Polecenie:
Na której z Wysp Kanaryjskich, według wywiadu z modelką, odbywał się plan kampanii dla drogerii internetowej Cocolita?

Fragment tekstu:
- - -
Wiktoria Krzepkowska ma 25 lat. Pochodzi z Łęk Dukielskich. Jest absolwentką Liceum Plastycznego w Krośnie, gdzie ukończyła snycerstwo, czyli rzeźbę w drewnie. Pracę modelki rozpoczęła w 2014 roku, mając 16 lat. Jest twarzą kampanii wielu znanych marek i firm. Pracowała dla takich sklepów odzieżowych i obuwniczych jak: Answear, rzeszowski Zygzak, New Balance, Vissavi, Cotton Club, mielecka Discounterra, Wólczanka, Madnezz czy Wojas. Uczestniczyła w kampaniach drogerii: Hebe, Inglot, Sekret Urody czy Nutridome. Gościła też na łamach różnych magazynów mody: Lounge Magazyn, Marika, Prime Magazine, Scorpio Jin Magazine czy Elegant Magazine. Prywatnie jest miłośniczką kaktusów i zwierząt. Zajmuje się też renowacją starych mebli. Jej działalność można śledzić na Facebooku i Instagramie.
Patrząc na nazwy tych wszystkich firm, marek i magazynów, dla których pracowałaś, masz bardzo bogate portfolio. Jestem pod wrażeniem. Dla kogo ostatnio pracowałaś?
- Niedawno uczestniczyłam w kampanii dla drogerii internetowej Cocolita. Plan był na jednej z Wysp Kanaryjskich - Fuerteventurze. Byłam zachwycona, bo tam rośnie mnóstwo kaktusów, które uwielbiam. Brałam też udział w kręceniu teledysku do piosenki znanego zespołu góralskiego, którego nazwy na razie nie chcę zdradzać.
Rozpoczęłaś pracę modelki jako nastolatka. Jak zaczęła się twoja przygoda?
- Założyłam Facebooka i jako fotkę profilową umieściłam zdjęcie, które zrobiła mi siostra. Odezwała się do mnie przedstawicielka jednej z agencji modelek, która uznała, że mam potencjał. Zaprosiła mnie na sesję próbną do Warszawy. Na początku mama nie chciała zgodzić się na ten wyjazd, bała się o mnie. Sama też byłam przestraszona, ale moja siostra i bratowa sprawdziły tę agencję i uznały, że powinnam pojechać.
Ten pierwszy wyjazd dla 16-letniej dziewczyny z małej, podkarpackiej miejscowości musiał być nie lada wyzwaniem.
- O tak, to było dla mnie coś zupełnie nowego. Byłam w szoku, że zaproszono mnie na sesję zdjęciową aż do stolicy. Na mojej pierwszej sesji wszyscy dziwili się, że pozuję z taką łatwością, jakbym już wcześniej to robiła. Dla mnie to zawsze było naturalne. Gdy byłam dzieckiem, uwielbiałam stroić się w sukienki mamy, w których ćwiczyłam pozowanie przed lustrem. Nigdy nie wstydziłam się i nie czułam skrępowania przed obiektywem aparatu czy kamerą. Nigdy nie miałam też trudności, aby wcielić się w daną rolę. Dzięki wrodzonej otwartości potrafiłam odnaleźć się w tym środowisku.
- - -
Zebrane dane:
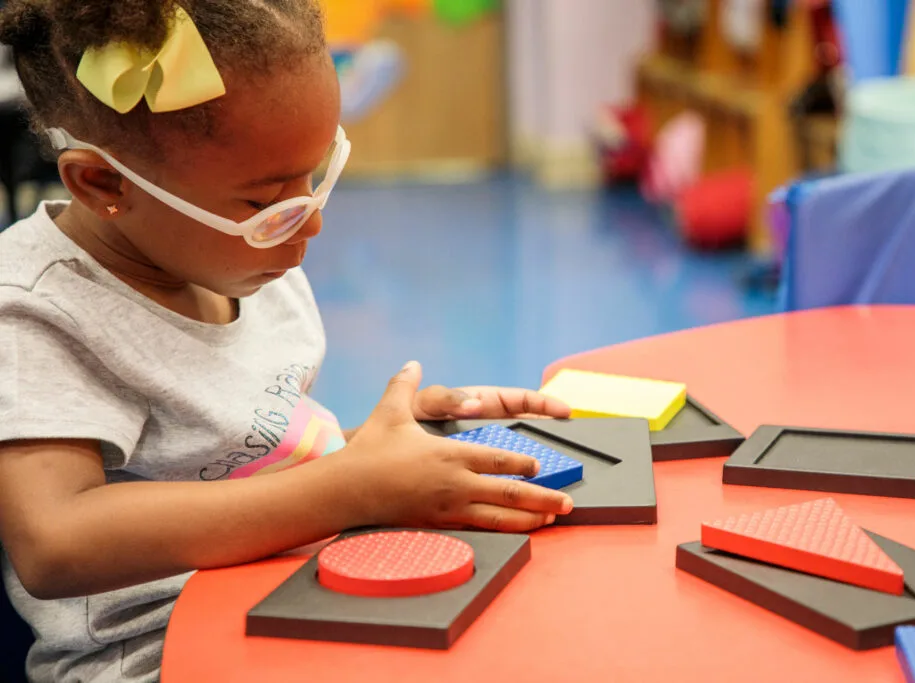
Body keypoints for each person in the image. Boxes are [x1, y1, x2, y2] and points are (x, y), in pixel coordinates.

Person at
- - -
Odpowiedź:
Na Fuerteventurze.